The financial sector regulating arm of the Ethiopian government, National Bank of Ethiopia (NBE), is set to commence an online client credit history at a cost of four million dollars in one month. The real time approach of sharing information with the central data system is expected to significantly reduce the information gap between lender and borrower. It also enables the regulator to assess and prevent systemic risks in the financial sector.
The system provides information about a borrowers behavior. Does the borrower have a positive credit history or a negative one? Such information helps one to make a decision of whether or not to lend much more easier, explained Uli Zeisluft, Principal Financial Specialist at International Financial Corporation Advisory Services.
The system includes in its database borrowers addresses, the partners information, previous credit performance, current levels of indebtedness, the amount of time credit has been in use, collateral information and court related issues.
Since there are no unique identifiers such as an address on a national level, the regulator is forced to make use of the Tax Payers Identification Number (TIN) provided by the Ethiopian Revenue and Custom Authority, said Mathiwos Shamo, Financial Sector Capacity Building Project Coordinator at NBE. The technology upgrading project will totally transform and expand the capacity of the former Credit Center under the Bank Supervision Department of NBE. It will replace manual correspondence between banks and NBE about both commercial and consumer loans borrowed once a month enabling a real time information exchange.
At present the database is set to link borrowers information from banks and microfinance institutions. In the near future it will also include insurance, added Mathiwos.
Experts in the financial sector argue that the creation of such an information mechanism will broaden and ensure fair access to credit by reducing the level of asymmetrical information on the part of tender about the borrower. This in itself facilitates access to credit and lowers credit costs thereby enhancing profitability for all parties involved in the lending and borrowing process. Above all, it ensures better financial resource allocation.

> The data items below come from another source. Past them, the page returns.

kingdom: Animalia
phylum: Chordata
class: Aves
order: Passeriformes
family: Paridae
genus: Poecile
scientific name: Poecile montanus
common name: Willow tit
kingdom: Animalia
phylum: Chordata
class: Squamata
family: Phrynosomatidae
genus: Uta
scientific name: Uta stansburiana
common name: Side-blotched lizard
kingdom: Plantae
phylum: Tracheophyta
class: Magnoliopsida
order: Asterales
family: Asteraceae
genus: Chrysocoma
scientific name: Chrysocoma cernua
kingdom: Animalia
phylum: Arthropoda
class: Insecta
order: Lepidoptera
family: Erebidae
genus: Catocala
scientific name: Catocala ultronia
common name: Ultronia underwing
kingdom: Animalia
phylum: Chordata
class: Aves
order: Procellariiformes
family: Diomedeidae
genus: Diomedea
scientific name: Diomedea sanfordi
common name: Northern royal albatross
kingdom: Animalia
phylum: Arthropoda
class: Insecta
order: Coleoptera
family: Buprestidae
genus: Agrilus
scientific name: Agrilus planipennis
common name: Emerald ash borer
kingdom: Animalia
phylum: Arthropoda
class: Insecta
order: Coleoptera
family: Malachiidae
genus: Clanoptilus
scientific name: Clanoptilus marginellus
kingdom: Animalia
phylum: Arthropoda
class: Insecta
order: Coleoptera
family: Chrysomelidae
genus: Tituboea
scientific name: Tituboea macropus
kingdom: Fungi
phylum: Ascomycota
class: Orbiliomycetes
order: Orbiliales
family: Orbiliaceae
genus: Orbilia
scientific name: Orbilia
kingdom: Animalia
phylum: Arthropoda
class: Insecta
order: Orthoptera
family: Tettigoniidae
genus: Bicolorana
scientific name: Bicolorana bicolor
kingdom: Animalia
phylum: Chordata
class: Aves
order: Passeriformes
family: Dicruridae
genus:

Non performing loans (NPL) will significantly fall following the implementation of the project because every lender will have full information about their clients credit history. This reduces risks of default. If the rate of default goes down, profitability will subsequently increase, contributing not only to the reduction of NPL but also to the stabilization of the financial sector in general, the project coordinator explained.
The program was financed by the World Bank and technically consulted by the International Financial Corporation (IFC); a World Bank Group financial advisory entity.
As we did yesterday and as we are today. IFC would be pleased tomorrow to provide its technical support to NBE with the overall objective of developing the private sector,said Adamou Labara, Country Director of IFC at Ethiopia.